From: Ben Bacarisse on
Darren <anon5874(a)yahoo.com> writes:

> Hi, I am new to this algorithm, and I read that the algorithm is
> correct – i.e. will always produce the optimal minimum spanning tree.
>
> As an experiment I tried the algorithm on a weighted graph, and got
> two different results. Can somebody help me work out where I went
> wrong?
>
> Graph has labeled vertices A=(0,0), B=(10, 1), C=(20, -2), D=(30,0)

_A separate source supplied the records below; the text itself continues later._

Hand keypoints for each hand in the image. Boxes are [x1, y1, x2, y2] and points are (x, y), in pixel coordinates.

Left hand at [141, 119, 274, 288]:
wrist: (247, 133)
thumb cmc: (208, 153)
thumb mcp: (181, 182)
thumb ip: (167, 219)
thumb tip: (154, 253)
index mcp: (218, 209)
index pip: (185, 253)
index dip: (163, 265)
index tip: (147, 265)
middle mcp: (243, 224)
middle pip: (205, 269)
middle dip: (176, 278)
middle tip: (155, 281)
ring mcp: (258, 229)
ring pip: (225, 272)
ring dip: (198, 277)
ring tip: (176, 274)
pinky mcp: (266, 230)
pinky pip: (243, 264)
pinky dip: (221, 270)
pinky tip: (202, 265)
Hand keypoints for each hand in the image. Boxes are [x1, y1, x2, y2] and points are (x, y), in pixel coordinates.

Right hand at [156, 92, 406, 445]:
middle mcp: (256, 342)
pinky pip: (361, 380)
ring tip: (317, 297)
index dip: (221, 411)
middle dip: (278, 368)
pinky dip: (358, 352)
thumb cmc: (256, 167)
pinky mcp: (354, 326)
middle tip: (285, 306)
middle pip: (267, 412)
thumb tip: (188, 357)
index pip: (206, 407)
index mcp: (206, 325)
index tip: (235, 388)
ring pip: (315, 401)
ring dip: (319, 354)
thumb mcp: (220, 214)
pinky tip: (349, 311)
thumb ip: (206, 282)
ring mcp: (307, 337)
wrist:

Do you mean these are the geometric positions with weights equal to the
Euclidean distances between nodes? If so, you get this (approximate)
set of weights:

A B C D
A 0 10.05 20.1 30
B 10.05 0 10.44 20.02
C 20.1 10.44 0 10.19
D 30 20.02 10.19 0

> Now, if I start from C, I get C->D->B->A

I don't. The stages I get are:

V' = {C} E' = {}
V' = {C, D} E' = {(C, D)}
V' = {C, D, B} E' = {(C, D), (C, B)}
V' = {C, D, B, A} E' = {(C, D), (C, B), (B, A)}

> But if I start from B, I get B->A->C->D.

No, I get:

V' = {B} E' = {}
V' = {B, A} E' = {(B, A)}
V' = {B, A, C} E' = {(B, A), (B, C)}
V' = {B, A, C, D} E' = {(B, A), (B, C), (C, D)}

> These are two different trees?

The two I get are the same. I can't tell what you are doing wrong.

> Guess they would be equivalent if you closed the loop:
> C->D->B->A->C
> B->A->C->D->B
> In which case, I think the usual proofs of correctness would be
> correct.

Then they would not be trees! A tree has no loops.

--
Ben.